When we arrived in Lyon, my new company put us up in this long-stay hotel thing called appartcity. It had a small kitchenette, a nice sized bathroom, a couch that folded out into a bed, and a small flatscreen tv I could plug my xbox into. It wasn't bad, and not excessively expensive, but it was small. I arrived here two weeks before my wife did, and I thought the place was cozy, but livable until I found a more permanent place.

When my wife arrived and we started grocery shopping for two and suddenly had twice as much stuff--the apartment also suddenly became chokingly tight. As if the lack of space wasn't enough reason, we also found out from the french government that we needed a permanent address to progress our visa status (which originally expired January 4th, 2009), and with the Christmas and New Years holiday period coming up, we were suddenly tight on the apartment hunting time too.

Compared to the US, finding an apartment in Lyon sucks. I've never lived in US cities like New York or Chicago, where I hear it can be equally crazy, but here it is like buying a house in housing boom days in the States. As far as I can tell, there are no apartment complexes in France. All apartments are simply individually owned units that the owner rents out thru a management agency. Finding an apartment means searching the listings of the 5,000 different management agencies, or just cruising around town looking for "for rent" signs.

Once you find one you may like, then the real work begins. You have to call the agency to either setup an appointment, if they are willing to meet you there or have an open house planned (yes, the good apartments get open houses). Otherwise you have to go to the agency, pick up the key and security code, go to the apartment, check it out yourself (with nobody to ask questions), and return the key the agency. If you are lucky a single agency might have two apartments you wish to visit, so at least you can get two keys at once. Oh and agencies are only open monday-friday, something like 10-6 with at least an hour for lunch. Like most people, I work monday-friday 10-7ish (with at least 2 hours for lunch :-)), so this left most of the apartment hunting to George.

Unfurnished apartments in Lyon are really unfurnished--no stove, no refrigerator, no cabinets, and rarely any closets. Just a sink in the room that is supposed to be the kitchen and a coupe other rooms. The bathrooms, of course, are furnished with a tub, sink and toilet, and sometimes a bidet! We really didn't want to have to buy a fridge and stove, and all that so we wanted an apartment that at least had an "American Kitchen" (that's what they kitchens with appliance and cabinets in them here :-)).

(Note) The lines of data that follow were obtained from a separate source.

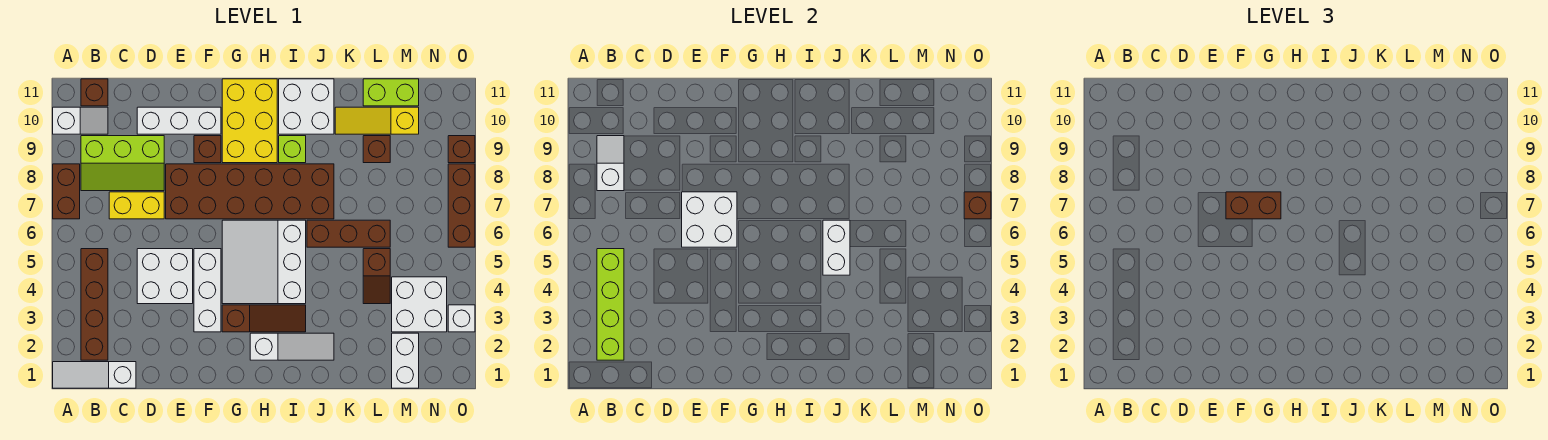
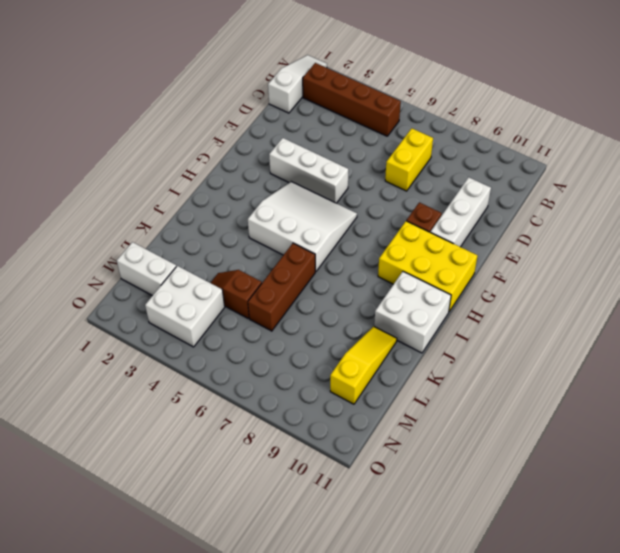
none -> brown brick A7:A8 level 1
none -> white slope A10:B10 level 1 top A
none -> lime slope B8:D9 level 1 top 9
none -> brown brick B11 level 1

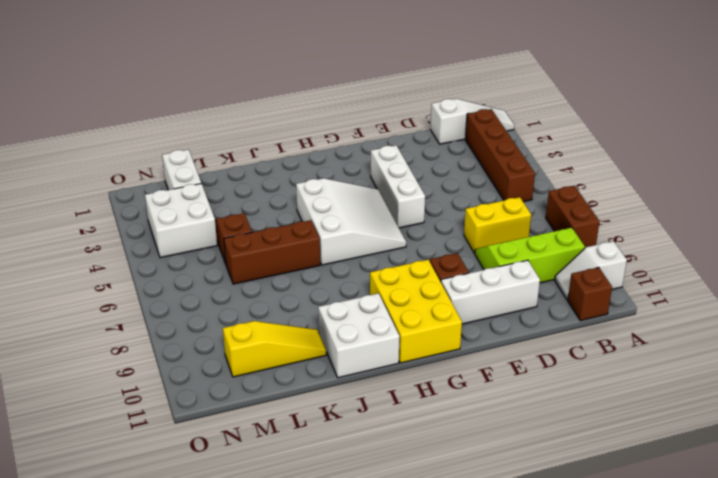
none -> white brick D4:E5 level 1
none -> brown brick E7:J8 level 1
none -> brown slope G3:I3 level 1 top G
none -> white slope H2:J2 level 1 top H

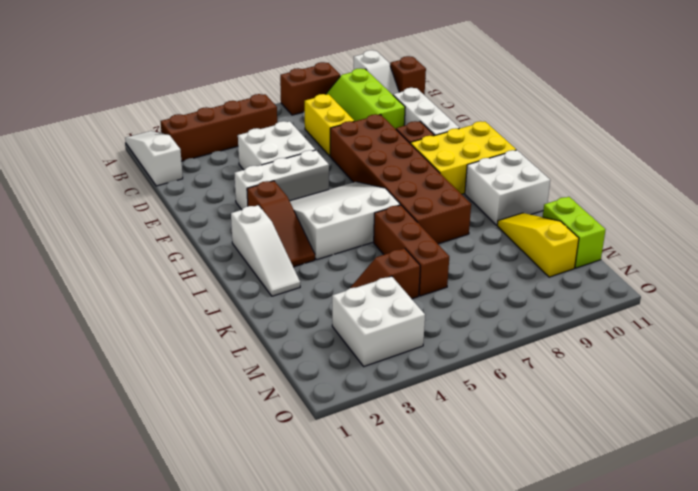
none -> lime brick I9 level 1
none -> brown brick L9 level 1
none -> white brick M1:M2 level 1
none -> white brick O3 level 1

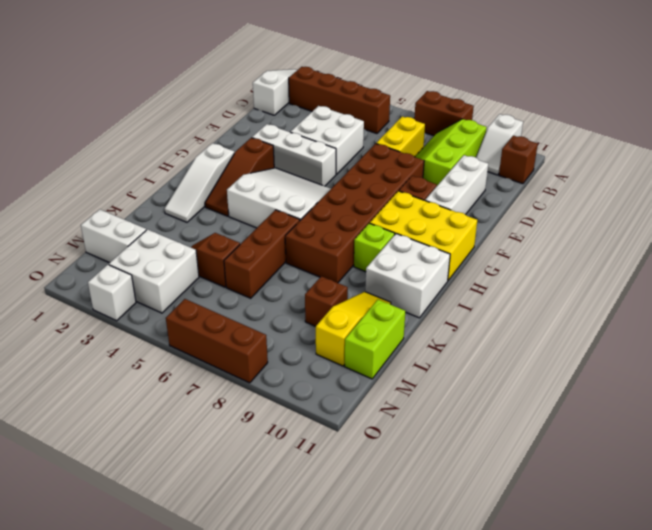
none -> brown brick O9 level 1
none -> lime brick B2:B5 level 2
none -> white slope B8:B9 level 2 top 8
none -> white brick E6:F7 level 2

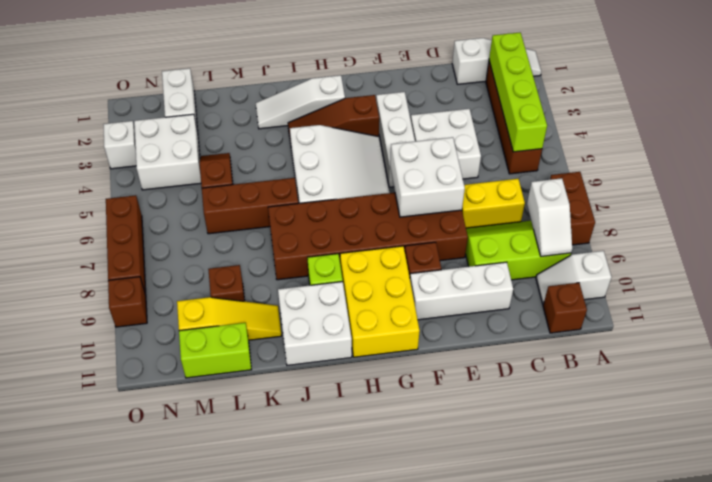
none -> white brick J5:J6 level 2
none -> brown brick O7 level 2
none -> brown brick F7:G7 level 3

The good apartments go fast. One was rented as soon as George got there to see it, and we saw another late one night, and by time we called the next morning, it was also gone. In the end time constraints and general laziness forced our hand, and we ended up in the ugliest apartment in France. It's not graffiti on the walls, bugs in the kitchen ugly. It's clean, and the neighborhood is awesome, and the layout is cool. It's just ugly.

If you are a fan of the 1950s, or wallpaper in general, you might like the place. You can see it here.

The best thing about our new place though, is it is right across the street from the biggest park in Lyon.

Parc de la tête d'or, park of the golden head, is on the north side of the city, with the Rhône river snaking past it towards the alps. The park is actually bigger than the picture above shows, off to the right of where the picture cuts off is a large zoo, and some playgrounds and sports courts. The zoo is free, and is not separated from the rest of the park by gates or anything, you just walk thru it like the rest of the park. It's quite odd to see rollerbladers, joggers, people walking dogs that are barking at the monkeys, and other things you would never seen in a zoo in the US, but this is France.

Oh, and our place came furnished. We bought a tv, a couple pillows, and some basic silverware and linens, but otherwise we can still fit pretty much everything we own into a few suitcases and a snowboard bag.

I really like our neighborhood as well. Lots of cool architecture, nice shops, wide, tree lined boulevards--it looks to me more like a french city should look than where we lived earlier, which was just plain, characterless apartment blocks next to a shopping mall :-) Our new 'hood is a bit pricey though. The chocolatier down the street had his chocolate on sale for the holidays for just $45 per pound.

Well, I'm off to see if I can find some fireworks or something. Happy New Year!

2 comments:

Tim said...

Congrats on the new place!

The wallpaper isn't *that* terrible - especially coming from house hunting here, where several neighborhoods have been perfectly preserved from the 60's and 70's :)

Nice to have the park right across the street. The park entrance (the gates) are insane!

Thanks for all the pics!

michael said...

A friend from work came with me to do the inspection before we moved in (for French language assistance) and the first thing he said when he walked in was "Did you rent my Grandma's place?".

If you saw my bar room in seattle though, you know I can put up with some ugly furnishings (or I am just really too lazy to change it).